> [The task]: Your answer should be every line with the word "This", copied from the data below.

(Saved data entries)

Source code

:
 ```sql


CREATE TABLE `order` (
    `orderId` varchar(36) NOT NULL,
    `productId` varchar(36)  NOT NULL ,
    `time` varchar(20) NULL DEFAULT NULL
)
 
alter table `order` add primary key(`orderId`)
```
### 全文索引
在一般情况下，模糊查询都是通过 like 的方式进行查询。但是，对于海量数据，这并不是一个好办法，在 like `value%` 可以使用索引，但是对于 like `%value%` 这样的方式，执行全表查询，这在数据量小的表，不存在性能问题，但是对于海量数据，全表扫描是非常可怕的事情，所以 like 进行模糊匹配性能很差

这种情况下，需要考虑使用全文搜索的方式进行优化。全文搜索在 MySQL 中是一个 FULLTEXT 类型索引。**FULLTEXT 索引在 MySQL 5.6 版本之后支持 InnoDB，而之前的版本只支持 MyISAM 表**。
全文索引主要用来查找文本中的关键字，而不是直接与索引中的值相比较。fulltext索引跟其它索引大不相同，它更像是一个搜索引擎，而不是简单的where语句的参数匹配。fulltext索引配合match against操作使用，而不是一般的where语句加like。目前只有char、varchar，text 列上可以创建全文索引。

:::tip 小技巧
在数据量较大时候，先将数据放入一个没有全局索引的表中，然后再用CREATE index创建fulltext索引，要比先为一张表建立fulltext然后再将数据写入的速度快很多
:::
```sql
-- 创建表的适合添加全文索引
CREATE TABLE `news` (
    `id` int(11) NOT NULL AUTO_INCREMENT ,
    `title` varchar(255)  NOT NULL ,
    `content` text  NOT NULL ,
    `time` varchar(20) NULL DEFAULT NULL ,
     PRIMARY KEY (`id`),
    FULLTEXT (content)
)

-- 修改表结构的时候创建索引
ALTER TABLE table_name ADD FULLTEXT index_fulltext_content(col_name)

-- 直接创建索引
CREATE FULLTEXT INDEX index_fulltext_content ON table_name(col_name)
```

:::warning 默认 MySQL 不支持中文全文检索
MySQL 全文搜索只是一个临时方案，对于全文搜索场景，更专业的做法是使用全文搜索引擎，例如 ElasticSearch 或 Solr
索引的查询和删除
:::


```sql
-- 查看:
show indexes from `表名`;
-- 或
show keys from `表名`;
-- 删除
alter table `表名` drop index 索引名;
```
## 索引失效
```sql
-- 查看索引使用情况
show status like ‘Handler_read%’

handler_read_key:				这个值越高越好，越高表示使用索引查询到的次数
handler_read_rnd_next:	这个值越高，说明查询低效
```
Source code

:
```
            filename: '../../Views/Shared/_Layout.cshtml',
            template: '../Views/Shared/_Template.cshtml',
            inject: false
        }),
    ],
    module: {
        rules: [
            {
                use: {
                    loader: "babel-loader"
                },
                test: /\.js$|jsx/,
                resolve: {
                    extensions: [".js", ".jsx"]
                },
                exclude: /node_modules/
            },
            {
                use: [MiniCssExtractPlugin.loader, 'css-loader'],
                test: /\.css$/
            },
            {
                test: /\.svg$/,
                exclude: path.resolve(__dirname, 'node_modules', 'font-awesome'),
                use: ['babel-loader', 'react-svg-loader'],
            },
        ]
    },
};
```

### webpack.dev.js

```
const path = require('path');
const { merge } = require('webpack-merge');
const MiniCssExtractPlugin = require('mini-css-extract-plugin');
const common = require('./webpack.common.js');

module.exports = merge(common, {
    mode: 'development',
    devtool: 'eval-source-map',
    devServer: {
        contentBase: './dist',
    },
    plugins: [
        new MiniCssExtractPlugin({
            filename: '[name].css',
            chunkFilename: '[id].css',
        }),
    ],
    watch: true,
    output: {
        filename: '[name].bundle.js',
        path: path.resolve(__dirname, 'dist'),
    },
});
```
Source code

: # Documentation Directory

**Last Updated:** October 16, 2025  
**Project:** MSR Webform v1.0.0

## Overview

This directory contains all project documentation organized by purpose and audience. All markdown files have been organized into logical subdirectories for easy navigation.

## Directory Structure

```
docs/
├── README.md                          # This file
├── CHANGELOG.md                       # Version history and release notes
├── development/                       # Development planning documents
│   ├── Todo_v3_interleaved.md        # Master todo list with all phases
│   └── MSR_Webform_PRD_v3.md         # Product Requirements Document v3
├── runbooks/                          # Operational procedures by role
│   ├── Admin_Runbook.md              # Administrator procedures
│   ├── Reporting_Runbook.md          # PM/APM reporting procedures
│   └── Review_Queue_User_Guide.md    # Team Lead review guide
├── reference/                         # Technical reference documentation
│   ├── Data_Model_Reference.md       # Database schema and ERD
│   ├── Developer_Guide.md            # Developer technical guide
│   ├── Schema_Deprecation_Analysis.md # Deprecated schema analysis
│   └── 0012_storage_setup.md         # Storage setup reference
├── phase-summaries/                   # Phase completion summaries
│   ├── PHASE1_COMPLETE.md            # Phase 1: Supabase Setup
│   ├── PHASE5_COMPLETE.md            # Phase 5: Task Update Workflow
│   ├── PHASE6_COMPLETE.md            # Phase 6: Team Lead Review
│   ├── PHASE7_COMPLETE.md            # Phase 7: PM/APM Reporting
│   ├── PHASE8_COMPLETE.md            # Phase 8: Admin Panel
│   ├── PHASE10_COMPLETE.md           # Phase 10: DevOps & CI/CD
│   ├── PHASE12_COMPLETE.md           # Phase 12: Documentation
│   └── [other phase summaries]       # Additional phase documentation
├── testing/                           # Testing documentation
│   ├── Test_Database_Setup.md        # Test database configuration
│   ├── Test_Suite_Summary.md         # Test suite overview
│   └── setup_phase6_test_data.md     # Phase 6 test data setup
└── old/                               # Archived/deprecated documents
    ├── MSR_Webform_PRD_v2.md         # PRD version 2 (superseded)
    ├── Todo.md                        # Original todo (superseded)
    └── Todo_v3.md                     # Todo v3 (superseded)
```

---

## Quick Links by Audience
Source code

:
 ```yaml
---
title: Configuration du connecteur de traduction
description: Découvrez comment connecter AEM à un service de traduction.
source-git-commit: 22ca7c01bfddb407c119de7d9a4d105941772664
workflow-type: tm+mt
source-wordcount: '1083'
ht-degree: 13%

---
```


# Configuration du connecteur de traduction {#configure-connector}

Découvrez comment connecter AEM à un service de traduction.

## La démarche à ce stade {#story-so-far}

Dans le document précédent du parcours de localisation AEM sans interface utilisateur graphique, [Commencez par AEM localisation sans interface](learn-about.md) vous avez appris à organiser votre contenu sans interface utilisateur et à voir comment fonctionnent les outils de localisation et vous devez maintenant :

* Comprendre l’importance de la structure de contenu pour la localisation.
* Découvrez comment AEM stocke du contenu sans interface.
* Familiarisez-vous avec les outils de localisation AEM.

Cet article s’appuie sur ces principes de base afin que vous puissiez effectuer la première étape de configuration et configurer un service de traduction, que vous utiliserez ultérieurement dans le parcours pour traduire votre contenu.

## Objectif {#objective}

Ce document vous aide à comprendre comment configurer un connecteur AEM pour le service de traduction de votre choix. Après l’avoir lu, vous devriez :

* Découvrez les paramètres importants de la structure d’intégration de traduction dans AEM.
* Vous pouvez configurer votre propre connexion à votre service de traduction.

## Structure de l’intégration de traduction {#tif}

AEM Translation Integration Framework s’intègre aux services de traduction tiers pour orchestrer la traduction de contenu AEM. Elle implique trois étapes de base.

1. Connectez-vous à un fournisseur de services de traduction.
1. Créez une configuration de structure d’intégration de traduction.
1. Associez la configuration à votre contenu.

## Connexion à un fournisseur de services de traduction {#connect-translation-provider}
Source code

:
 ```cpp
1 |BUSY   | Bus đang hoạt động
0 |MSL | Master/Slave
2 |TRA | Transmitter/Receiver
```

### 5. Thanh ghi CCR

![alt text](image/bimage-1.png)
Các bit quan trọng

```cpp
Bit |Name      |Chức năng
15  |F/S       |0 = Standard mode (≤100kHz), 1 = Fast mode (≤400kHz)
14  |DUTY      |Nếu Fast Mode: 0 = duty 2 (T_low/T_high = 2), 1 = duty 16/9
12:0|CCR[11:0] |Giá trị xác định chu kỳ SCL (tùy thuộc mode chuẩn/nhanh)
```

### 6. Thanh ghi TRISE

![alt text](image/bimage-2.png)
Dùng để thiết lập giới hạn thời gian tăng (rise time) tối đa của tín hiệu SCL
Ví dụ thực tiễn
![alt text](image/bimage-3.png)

> [Answer to the exercise]:
This directory contains all project documentation organized by purpose and audience. All markdown files have been organized into logical subdirectories for easy navigation.
├── README.md                          # This file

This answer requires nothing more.